The DNA “net” is designed to envelop and facilitate multivalent binding interactions with spike proteins on the surface of the SARS-CoV-2 virus. This design allows for highly selective, sensitive and rapid detection of SARS-CoV-2 particles that are caught within the “net,” with aptamer nanoswitches allowing fluorescent signals to be released upon interaction between the nanostructure and the virus. These signals can be easily detected using a handheld fluorometer in about 10 minutes. The test can be carried out at room temperature and the researchers estimate a cost of just $1.26 per test. Importantly, the testing platform was able to detect the virus at very low levels (1 × 103 copies/mL), with equivalent sensitivity to PCR-based tests, and can also detect and differentiate between the active virus and fragments that are no longer infectious, according to the researchers.

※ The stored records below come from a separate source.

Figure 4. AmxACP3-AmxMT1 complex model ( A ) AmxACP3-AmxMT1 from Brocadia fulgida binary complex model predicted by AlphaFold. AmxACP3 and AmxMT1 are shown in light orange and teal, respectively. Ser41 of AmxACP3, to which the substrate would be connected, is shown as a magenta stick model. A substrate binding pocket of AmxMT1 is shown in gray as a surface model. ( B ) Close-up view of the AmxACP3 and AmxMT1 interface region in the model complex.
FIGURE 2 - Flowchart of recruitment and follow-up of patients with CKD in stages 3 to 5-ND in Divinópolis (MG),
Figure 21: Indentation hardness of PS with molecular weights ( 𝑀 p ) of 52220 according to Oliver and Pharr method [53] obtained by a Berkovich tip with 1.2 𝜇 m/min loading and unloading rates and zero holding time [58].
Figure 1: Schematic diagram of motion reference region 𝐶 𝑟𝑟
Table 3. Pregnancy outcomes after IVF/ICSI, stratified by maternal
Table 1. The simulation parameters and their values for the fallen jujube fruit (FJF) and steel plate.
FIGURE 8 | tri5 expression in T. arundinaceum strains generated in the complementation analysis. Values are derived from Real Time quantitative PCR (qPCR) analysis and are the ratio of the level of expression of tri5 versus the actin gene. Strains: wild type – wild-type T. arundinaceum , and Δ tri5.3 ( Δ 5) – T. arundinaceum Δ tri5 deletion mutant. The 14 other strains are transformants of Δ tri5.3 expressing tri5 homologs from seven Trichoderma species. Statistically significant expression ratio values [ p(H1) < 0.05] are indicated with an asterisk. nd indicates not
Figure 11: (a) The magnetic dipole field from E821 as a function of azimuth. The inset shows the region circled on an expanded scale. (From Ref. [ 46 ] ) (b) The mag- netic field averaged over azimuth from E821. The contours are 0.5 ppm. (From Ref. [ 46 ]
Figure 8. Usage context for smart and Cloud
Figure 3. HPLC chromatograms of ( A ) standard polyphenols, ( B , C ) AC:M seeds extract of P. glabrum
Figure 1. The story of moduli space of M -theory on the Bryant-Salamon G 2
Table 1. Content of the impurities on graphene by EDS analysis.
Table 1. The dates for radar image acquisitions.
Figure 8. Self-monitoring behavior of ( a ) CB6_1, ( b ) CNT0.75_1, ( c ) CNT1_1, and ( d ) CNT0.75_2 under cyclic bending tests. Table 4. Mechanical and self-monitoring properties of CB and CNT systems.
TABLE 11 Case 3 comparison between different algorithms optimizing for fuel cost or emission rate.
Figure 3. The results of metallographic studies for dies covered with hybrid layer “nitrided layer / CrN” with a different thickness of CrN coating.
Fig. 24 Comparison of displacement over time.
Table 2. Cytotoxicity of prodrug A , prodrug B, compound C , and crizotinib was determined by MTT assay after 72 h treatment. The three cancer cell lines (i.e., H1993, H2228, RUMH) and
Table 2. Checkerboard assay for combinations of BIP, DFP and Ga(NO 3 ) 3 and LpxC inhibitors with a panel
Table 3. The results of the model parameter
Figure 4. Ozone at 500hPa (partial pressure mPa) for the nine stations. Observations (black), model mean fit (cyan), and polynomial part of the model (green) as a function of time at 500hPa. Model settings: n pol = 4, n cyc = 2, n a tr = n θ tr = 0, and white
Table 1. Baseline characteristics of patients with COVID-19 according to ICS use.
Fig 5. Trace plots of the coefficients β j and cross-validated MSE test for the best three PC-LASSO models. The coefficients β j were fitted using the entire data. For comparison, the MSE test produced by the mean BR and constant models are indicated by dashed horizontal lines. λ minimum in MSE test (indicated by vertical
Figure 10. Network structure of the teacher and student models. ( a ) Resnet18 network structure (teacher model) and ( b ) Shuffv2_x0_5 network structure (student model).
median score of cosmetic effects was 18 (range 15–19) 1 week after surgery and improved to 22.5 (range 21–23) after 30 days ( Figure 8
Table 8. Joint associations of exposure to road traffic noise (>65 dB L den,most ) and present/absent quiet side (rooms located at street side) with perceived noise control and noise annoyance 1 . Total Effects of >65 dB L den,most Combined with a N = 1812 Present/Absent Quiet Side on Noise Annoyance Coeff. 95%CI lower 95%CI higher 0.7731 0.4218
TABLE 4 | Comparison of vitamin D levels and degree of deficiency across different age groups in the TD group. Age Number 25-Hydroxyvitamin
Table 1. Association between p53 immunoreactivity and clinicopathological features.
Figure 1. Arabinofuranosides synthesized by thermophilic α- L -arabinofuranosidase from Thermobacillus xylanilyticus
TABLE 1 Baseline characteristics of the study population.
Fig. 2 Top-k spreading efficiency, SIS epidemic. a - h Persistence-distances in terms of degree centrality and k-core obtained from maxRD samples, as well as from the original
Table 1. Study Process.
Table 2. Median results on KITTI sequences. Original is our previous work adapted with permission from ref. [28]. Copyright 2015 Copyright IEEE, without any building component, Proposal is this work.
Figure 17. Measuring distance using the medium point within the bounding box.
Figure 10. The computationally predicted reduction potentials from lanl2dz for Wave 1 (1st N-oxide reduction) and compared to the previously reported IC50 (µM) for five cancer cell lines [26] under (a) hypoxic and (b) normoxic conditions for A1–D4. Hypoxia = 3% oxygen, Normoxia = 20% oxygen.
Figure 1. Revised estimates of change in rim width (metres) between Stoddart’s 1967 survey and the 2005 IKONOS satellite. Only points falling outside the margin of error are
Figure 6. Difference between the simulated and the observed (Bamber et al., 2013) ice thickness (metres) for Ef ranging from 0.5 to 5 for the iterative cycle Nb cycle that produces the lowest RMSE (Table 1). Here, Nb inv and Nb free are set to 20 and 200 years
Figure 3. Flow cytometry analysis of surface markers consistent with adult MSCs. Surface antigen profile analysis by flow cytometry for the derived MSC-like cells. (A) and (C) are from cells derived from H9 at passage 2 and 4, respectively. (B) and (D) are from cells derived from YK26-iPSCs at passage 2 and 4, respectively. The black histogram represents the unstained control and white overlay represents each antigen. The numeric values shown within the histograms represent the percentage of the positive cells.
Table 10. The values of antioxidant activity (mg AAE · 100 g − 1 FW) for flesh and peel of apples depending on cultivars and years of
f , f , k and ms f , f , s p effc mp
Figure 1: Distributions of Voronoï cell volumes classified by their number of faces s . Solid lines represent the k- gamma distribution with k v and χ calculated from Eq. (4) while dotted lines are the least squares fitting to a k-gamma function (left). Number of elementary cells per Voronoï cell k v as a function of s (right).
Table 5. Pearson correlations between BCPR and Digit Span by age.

The researchers discovered that the DNA net structures also have the potential to inhibit SARS-CoV-2 infection. They performed inhibition assays on live human cell cultures infected with SARS-CoV-2 using different sized DNA nets and found that the structures reduced viral infection, with the antiviral activity increasing with the size of the DNA net scaffold. This demonstrates the potential of DNA nanostructures as novel therapeutic agents. Furthermore, the DNA nets could be customized and tailored to capture other viruses such as influenza and HIV, making them a promising tool for managing other epidemics and future viral outbreaks beyond COVID-19. This research was published in the Journal of the American Chemical Society.
“We’re trying to develop a unified technology that can be used as a plug-and-play platform,” said study leader Xing Wang, a professor of bioengineering and chemistry at the University of Illinois Urbana-Champaign. “We want to take advantage of DNA sensors’ high binding affinity, low limit of detection, low cost and rapid preparation.”